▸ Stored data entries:
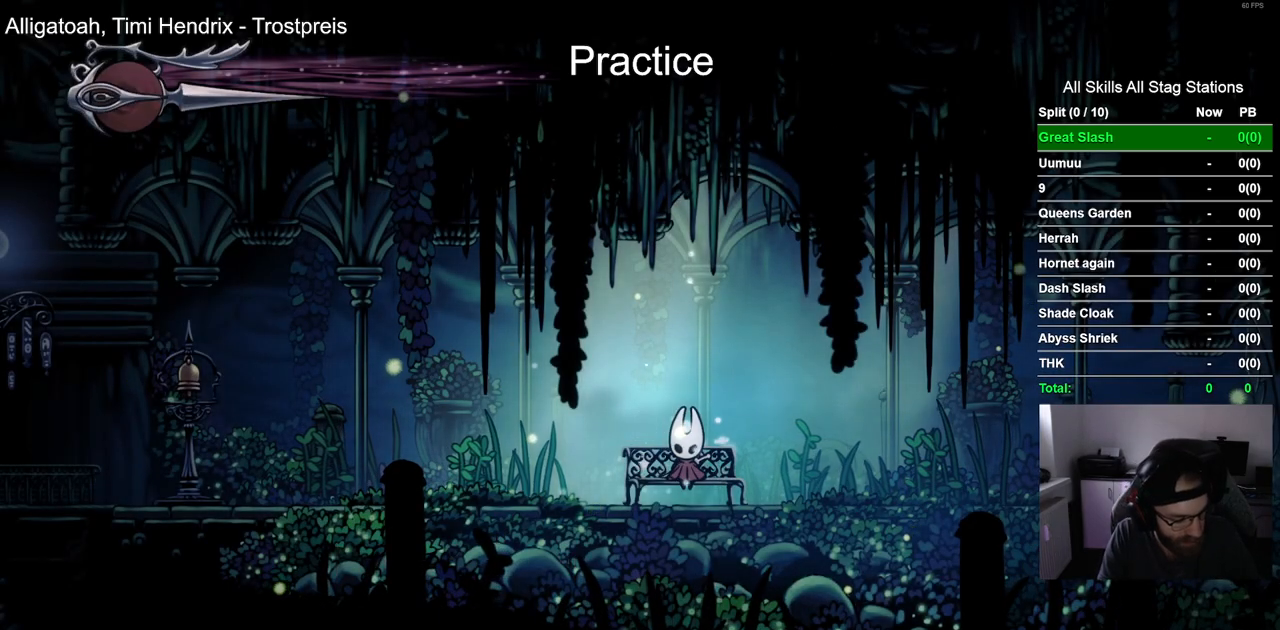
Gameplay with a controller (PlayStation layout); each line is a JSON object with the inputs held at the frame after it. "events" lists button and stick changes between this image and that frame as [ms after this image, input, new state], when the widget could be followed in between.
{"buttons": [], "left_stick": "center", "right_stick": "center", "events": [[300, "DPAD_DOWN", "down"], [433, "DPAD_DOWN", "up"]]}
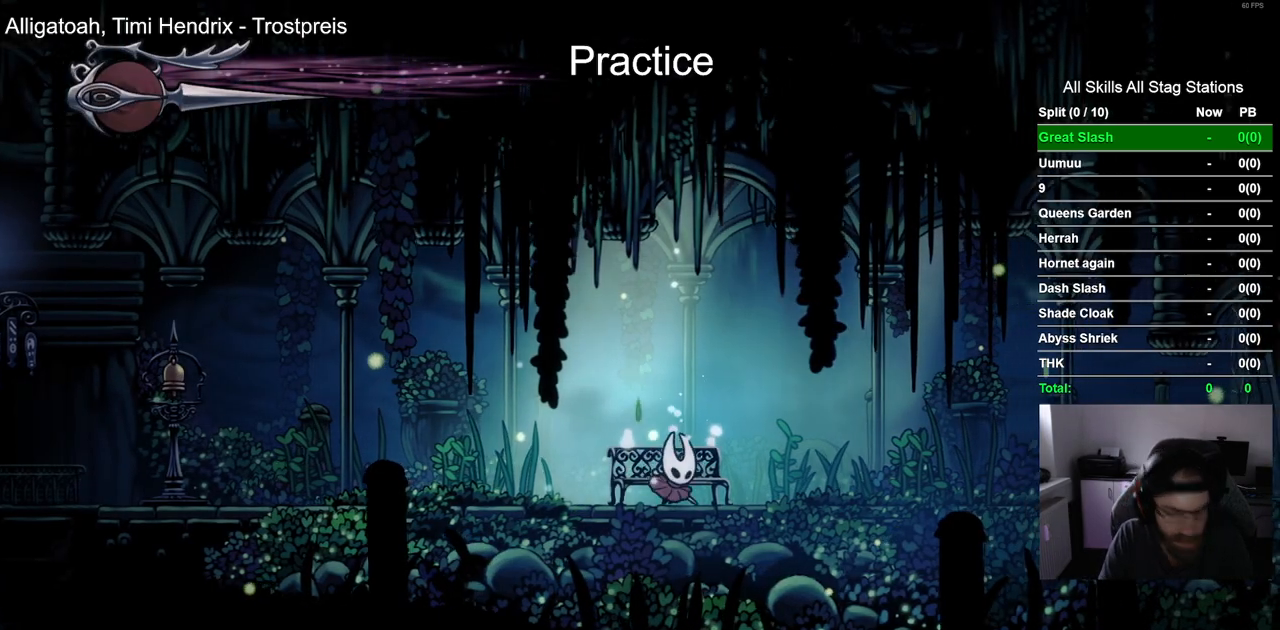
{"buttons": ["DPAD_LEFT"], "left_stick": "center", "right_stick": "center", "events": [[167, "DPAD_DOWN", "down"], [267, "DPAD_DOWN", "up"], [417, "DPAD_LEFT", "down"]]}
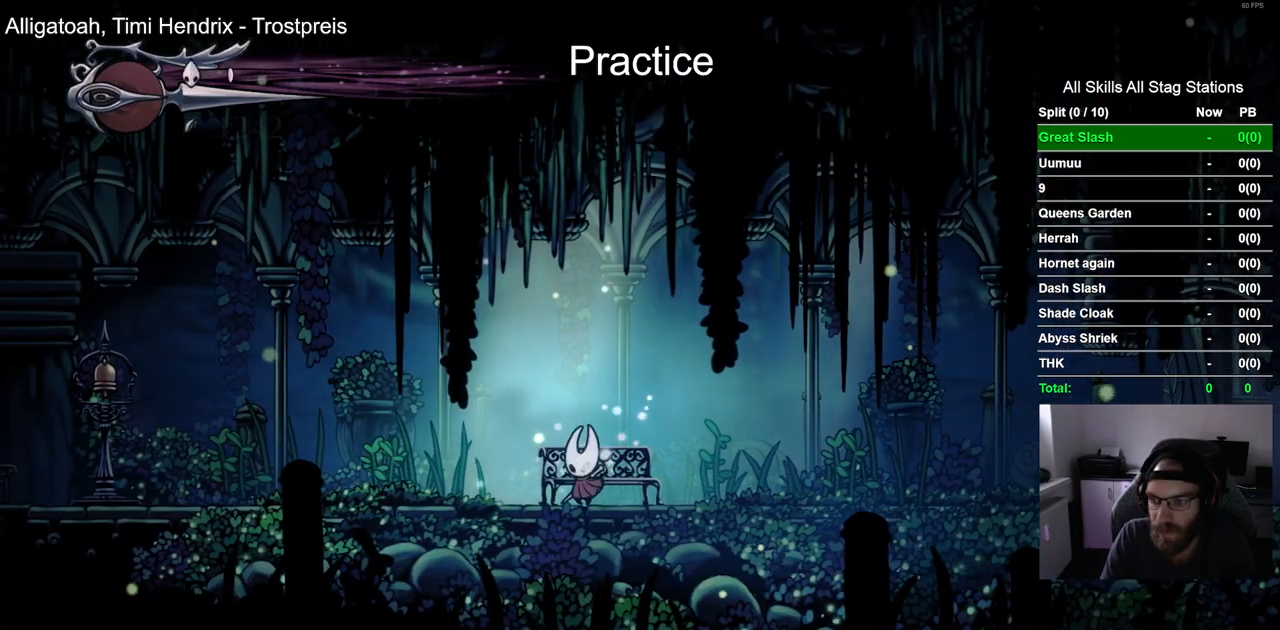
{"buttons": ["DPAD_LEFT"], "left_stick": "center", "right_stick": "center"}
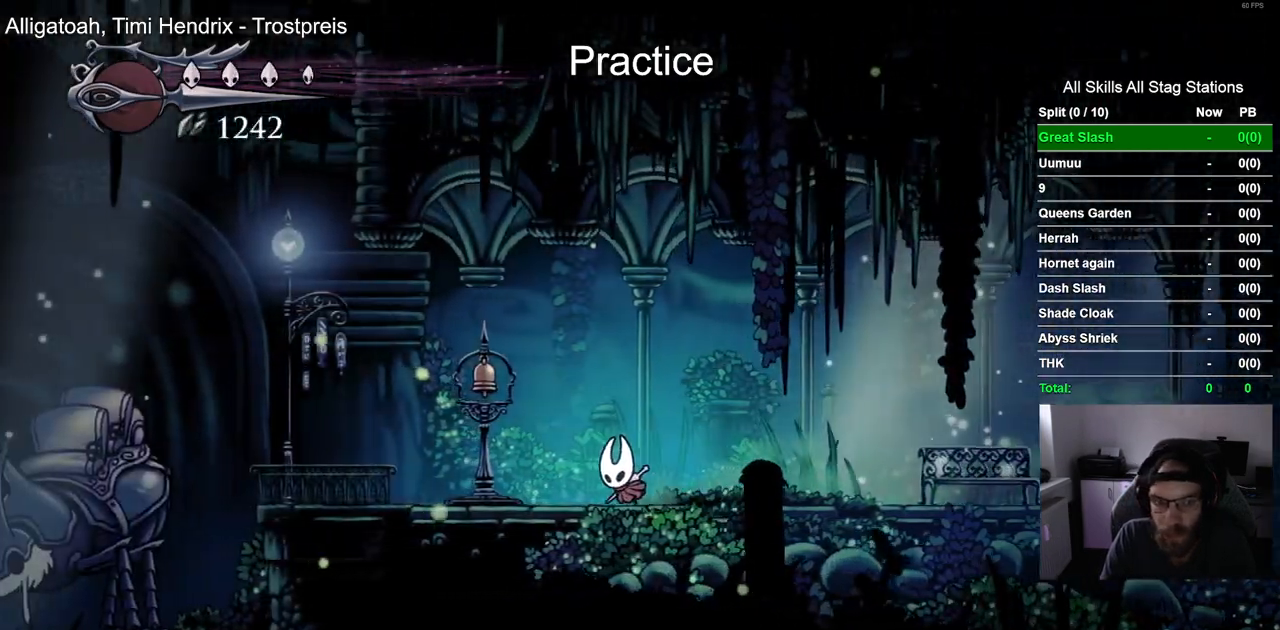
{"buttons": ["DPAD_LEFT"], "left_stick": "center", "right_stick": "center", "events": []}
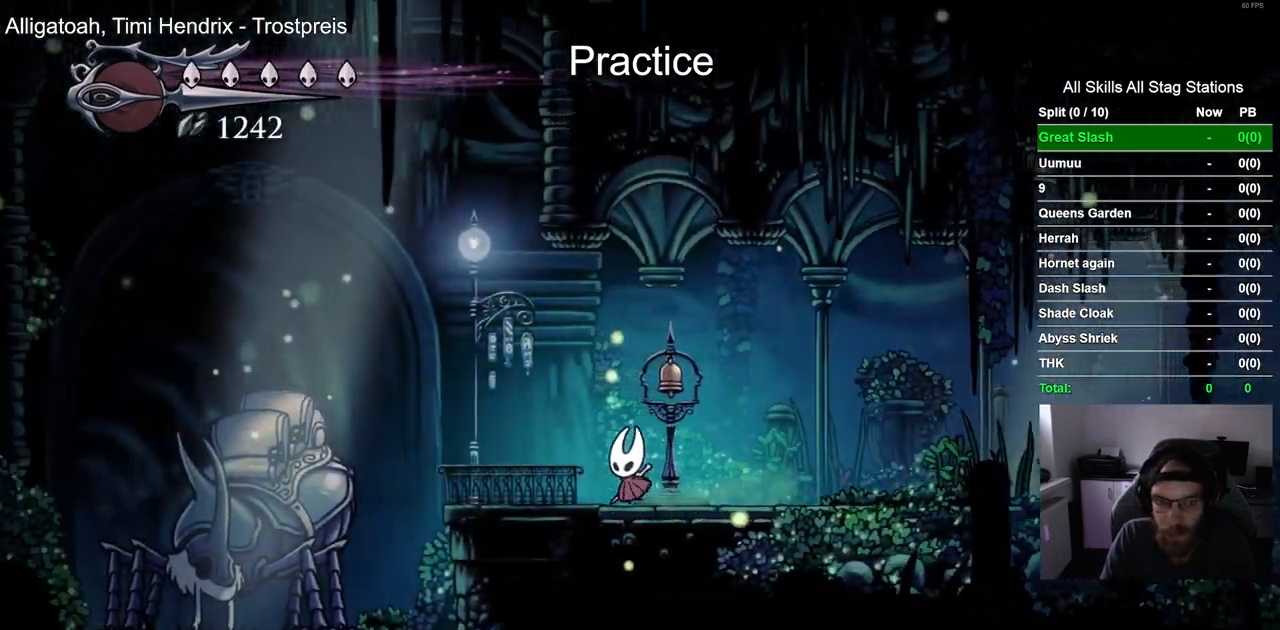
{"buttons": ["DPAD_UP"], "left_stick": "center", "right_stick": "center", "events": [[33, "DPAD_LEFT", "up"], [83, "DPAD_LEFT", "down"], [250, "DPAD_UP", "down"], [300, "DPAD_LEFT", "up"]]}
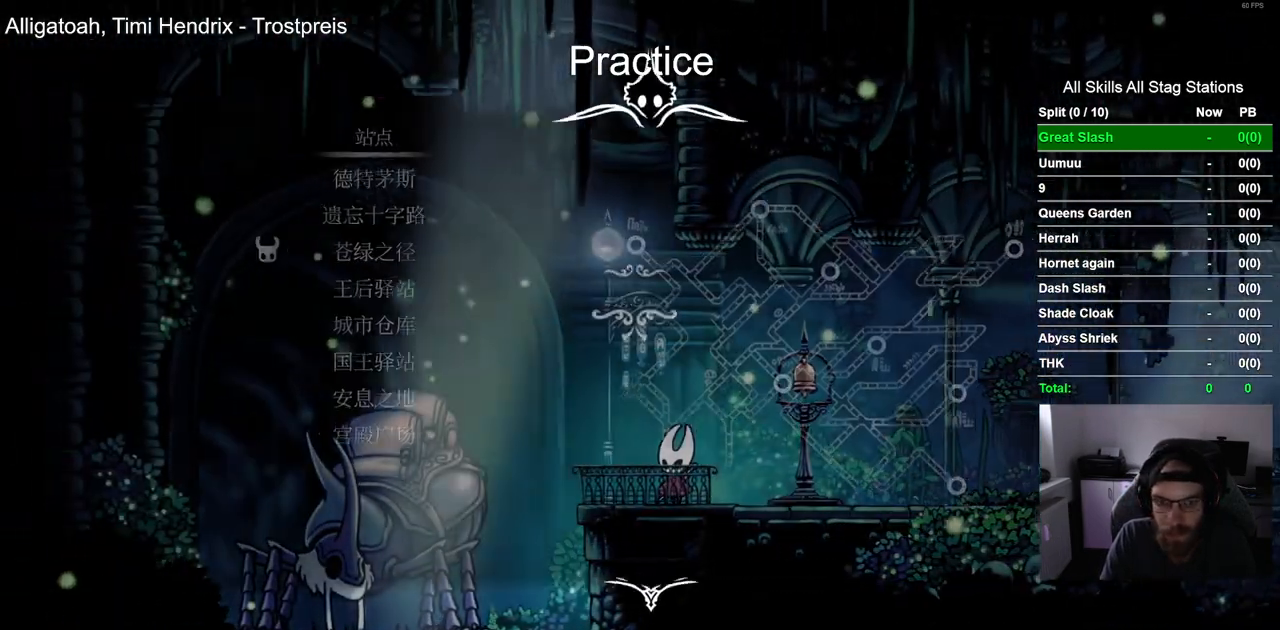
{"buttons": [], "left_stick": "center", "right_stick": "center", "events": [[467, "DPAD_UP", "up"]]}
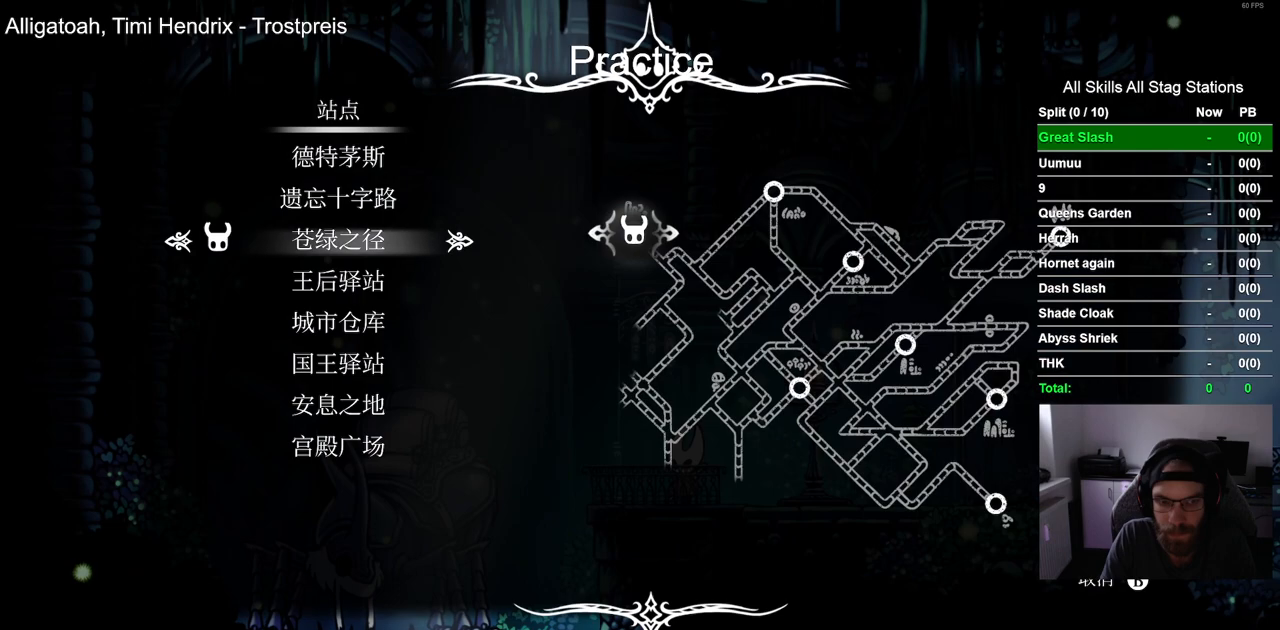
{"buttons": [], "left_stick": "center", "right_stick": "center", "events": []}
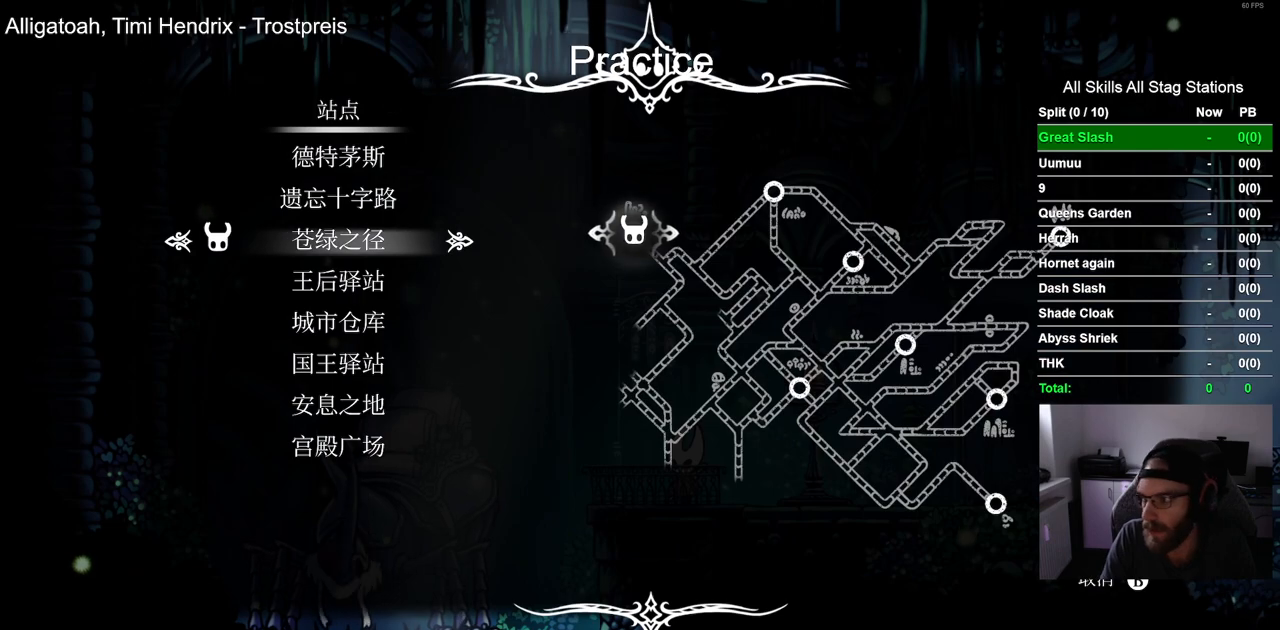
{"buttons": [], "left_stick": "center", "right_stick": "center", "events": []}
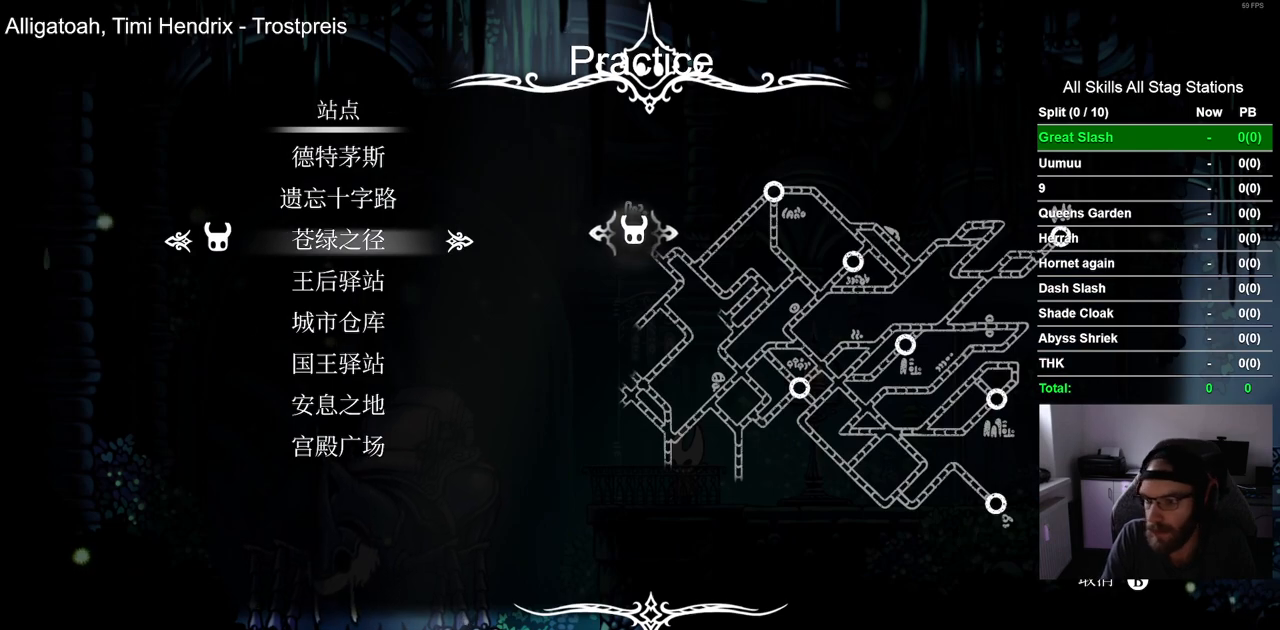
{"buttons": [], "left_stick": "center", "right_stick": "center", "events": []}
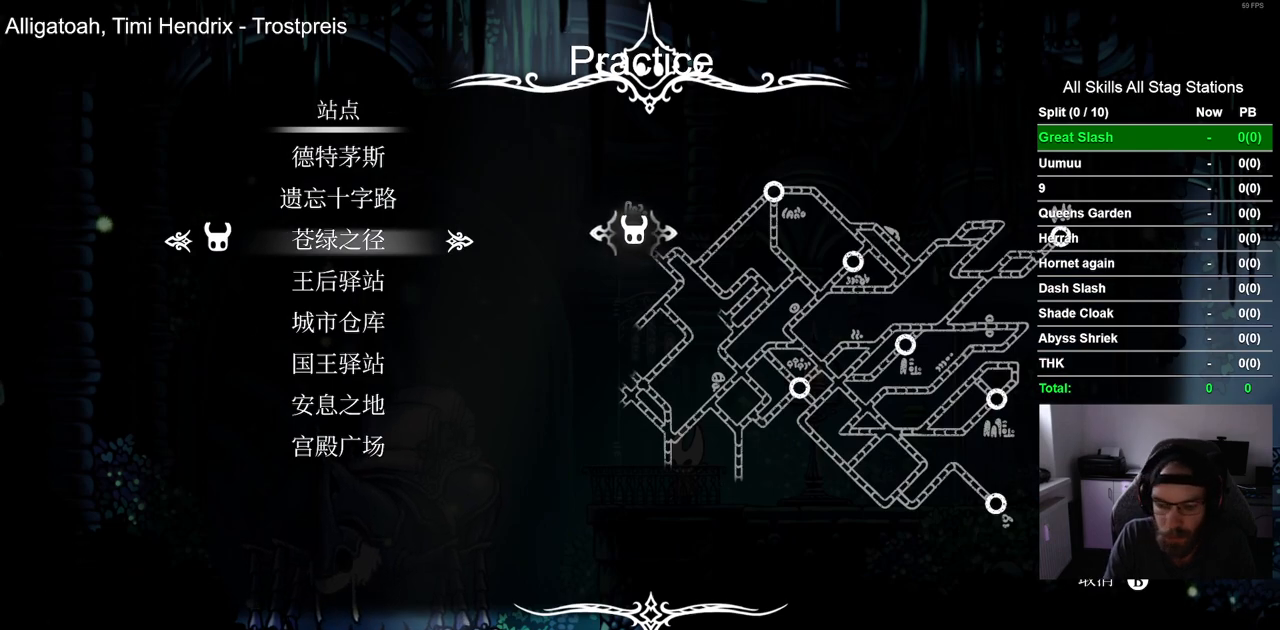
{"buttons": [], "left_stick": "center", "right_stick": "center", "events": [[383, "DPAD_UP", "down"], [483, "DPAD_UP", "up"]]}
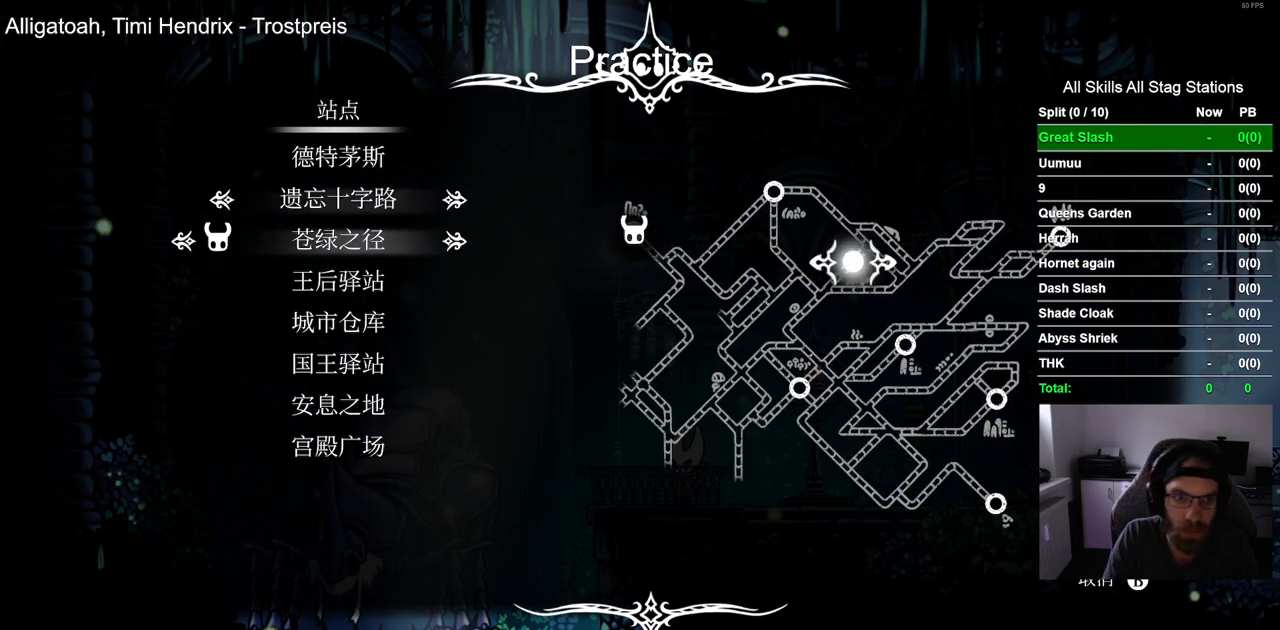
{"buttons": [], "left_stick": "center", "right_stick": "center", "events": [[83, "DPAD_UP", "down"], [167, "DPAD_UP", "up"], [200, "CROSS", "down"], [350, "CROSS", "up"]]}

▸ DIRECTIONS FOR THIS TASK: Copy every record above exactly, leaving out any pictures.

▸ EXPECTED OUTPUT:
Gameplay with a controller (PlayStation layout); each line is a JSON object with the inputs held at the frame after it. "events" lists button and stick changes between this image and that frame as [ms after this image, input, new state], when the widget could be followed in between.
{"buttons": [], "left_stick": "center", "right_stick": "center", "events": [[300, "DPAD_DOWN", "down"], [433, "DPAD_DOWN", "up"]]}
{"buttons": ["DPAD_LEFT"], "left_stick": "center", "right_stick": "center", "events": [[167, "DPAD_DOWN", "down"], [267, "DPAD_DOWN", "up"], [417, "DPAD_LEFT", "down"]]}
{"buttons": ["DPAD_LEFT"], "left_stick": "center", "right_stick": "center"}
{"buttons": ["DPAD_LEFT"], "left_stick": "center", "right_stick": "center", "events": []}
{"buttons": ["DPAD_UP"], "left_stick": "center", "right_stick": "center", "events": [[33, "DPAD_LEFT", "up"], [83, "DPAD_LEFT", "down"], [250, "DPAD_UP", "down"], [300, "DPAD_LEFT", "up"]]}
{"buttons": [], "left_stick": "center", "right_stick": "center", "events": [[467, "DPAD_UP", "up"]]}
{"buttons": [], "left_stick": "center", "right_stick": "center", "events": []}
{"buttons": [], "left_stick": "center", "right_stick": "center", "events": []}
{"buttons": [], "left_stick": "center", "right_stick": "center", "events": []}
{"buttons": [], "left_stick": "center", "right_stick": "center", "events": [[383, "DPAD_UP", "down"], [483, "DPAD_UP", "up"]]}
{"buttons": [], "left_stick": "center", "right_stick": "center", "events": [[83, "DPAD_UP", "down"], [167, "DPAD_UP", "up"], [200, "CROSS", "down"], [350, "CROSS", "up"]]}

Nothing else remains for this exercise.